THE use of Muti in football is still a taboo topic!

But the fact remains, many football teams in Mzansi and Africa still believe in Muti.

Whether or not Muthi does indeed contribute to individual players and teams performances, is a question that no one has a definitive answer to.

Nevertheless, this has not stopped footballers and sport people in general from partaking in the ritual.


Many of them, however, will rarely admit to it.

It is worth noting, though, that the country’s elite league clubs have seemingly moved away from a heavy reliance on muti in recent times.

But superstitions remain part and parcel of the game.

For instance, during the Soweto derby, Orlando Pirates players have made it a bit of a habit to converge inside the goal posts.

A team official then sprinkles some sort of powder on the goal line.

The two Soweto giants, Pirates and Kaizer Chiefs, have always been associated with such practices, especially when they face each other.

A former Chiefs player, who wished to remain anonymous, revealed how he used Muti during his playing days.

"I would not say it was to get an advantage over my opponents or anything like that," said the former player.

"I just wanted to protect myself in the field of play because we all know that other players also have their own things that they use to put down others.

"I can tell you these things do work my brother, there are a lot of clubs and players who still practice to this day. It's only that they will never come out and say 'I use muti.'"


A PSL coach, who spoke to SunSport on condition of anonymity, said he had an experience with muti in his dressing room in the past.

"As long as it's not stuff that's illegal and will put the player at risk then i don't mind," said the coach.

"This is Africa, these things happen.

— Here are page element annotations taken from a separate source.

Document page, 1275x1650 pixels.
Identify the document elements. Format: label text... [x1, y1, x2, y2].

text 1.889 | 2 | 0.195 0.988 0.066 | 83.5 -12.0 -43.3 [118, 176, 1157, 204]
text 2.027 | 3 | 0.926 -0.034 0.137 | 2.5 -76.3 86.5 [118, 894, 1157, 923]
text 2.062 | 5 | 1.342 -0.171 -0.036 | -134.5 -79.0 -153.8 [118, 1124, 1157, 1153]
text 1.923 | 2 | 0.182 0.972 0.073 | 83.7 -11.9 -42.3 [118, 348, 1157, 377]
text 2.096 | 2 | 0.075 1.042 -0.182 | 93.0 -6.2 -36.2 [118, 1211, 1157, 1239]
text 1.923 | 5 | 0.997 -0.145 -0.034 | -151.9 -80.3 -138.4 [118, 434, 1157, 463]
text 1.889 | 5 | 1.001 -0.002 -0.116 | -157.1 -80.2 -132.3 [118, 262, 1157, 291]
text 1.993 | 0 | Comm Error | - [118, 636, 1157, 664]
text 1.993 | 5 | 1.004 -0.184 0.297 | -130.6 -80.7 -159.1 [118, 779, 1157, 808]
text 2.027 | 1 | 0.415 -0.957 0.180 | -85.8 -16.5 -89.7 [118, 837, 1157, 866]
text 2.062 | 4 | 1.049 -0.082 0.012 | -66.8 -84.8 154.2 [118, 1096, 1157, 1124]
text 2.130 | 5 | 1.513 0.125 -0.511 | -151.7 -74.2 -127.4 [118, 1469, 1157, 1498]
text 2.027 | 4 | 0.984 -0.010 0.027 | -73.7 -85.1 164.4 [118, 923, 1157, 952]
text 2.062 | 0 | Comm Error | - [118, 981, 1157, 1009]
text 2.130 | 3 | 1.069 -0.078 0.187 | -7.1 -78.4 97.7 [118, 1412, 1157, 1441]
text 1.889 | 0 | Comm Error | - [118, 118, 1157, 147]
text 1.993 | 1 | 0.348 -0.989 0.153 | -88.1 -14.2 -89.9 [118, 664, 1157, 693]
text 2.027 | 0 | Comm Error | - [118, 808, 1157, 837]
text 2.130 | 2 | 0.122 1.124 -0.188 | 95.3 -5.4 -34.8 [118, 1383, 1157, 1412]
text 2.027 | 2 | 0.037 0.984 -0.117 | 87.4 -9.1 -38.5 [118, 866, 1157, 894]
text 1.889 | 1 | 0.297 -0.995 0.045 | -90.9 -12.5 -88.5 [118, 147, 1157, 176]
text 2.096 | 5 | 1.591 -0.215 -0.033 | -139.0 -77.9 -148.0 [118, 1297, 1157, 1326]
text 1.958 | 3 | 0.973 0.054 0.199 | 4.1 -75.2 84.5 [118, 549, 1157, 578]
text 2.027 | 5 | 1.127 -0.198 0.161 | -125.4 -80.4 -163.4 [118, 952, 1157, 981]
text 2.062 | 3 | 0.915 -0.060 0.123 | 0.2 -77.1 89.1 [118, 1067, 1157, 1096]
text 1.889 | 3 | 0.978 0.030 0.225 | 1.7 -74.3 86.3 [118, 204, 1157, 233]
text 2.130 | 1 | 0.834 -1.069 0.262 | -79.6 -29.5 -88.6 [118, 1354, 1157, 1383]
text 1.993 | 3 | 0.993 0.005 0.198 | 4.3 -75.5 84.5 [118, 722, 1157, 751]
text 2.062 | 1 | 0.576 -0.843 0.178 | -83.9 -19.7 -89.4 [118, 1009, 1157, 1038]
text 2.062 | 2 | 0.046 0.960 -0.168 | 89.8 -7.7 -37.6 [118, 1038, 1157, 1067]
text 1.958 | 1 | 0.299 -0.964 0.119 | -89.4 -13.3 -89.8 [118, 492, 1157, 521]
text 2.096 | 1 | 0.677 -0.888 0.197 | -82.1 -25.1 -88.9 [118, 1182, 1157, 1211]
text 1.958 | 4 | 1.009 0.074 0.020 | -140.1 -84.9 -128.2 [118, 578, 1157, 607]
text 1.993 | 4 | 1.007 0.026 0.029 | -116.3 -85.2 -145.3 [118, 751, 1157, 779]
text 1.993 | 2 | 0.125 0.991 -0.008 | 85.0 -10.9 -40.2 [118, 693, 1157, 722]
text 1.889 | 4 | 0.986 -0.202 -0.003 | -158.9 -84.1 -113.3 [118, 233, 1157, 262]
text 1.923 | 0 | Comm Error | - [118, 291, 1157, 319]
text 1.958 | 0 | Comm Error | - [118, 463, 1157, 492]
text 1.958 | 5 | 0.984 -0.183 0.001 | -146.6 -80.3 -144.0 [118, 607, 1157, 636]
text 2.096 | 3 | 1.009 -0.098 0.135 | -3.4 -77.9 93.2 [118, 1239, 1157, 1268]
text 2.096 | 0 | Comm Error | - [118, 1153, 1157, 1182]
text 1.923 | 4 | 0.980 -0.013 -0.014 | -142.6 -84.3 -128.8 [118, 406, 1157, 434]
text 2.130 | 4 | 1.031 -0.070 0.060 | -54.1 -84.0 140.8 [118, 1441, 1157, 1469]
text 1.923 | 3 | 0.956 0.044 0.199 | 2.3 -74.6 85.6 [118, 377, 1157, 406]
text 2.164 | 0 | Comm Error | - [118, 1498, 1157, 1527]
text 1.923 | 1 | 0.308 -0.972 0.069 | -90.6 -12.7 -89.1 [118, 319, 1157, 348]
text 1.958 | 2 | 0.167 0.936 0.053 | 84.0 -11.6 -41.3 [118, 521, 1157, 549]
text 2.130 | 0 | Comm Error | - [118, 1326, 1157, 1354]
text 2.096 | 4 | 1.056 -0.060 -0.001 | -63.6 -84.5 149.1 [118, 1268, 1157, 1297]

As a coach you don't want to infringe on other people's beliefs and culture."   

Former Pirates midfielder Teko Modise previously revealed in his book, The Curse of Teko Modise, the rituals that used to take place during his time with the Buccaneers.

“Players would bath in a special mixture‚ then shower‚ climb back into bed and try to sleep before the game.  Even with this practice the results were not improving,” reads an excerpt from Modise’s book originally published in 2017.

In a more recent incident, former Maritzburg United coach Eric Tinkler once complained about ‘a bad odor’ in their dressing room during a play-off match against Tshakhuma Tsha Madzivhandila.

Tinkler stated that there was something in the dressing that made his players itch and he insinuated it was muti.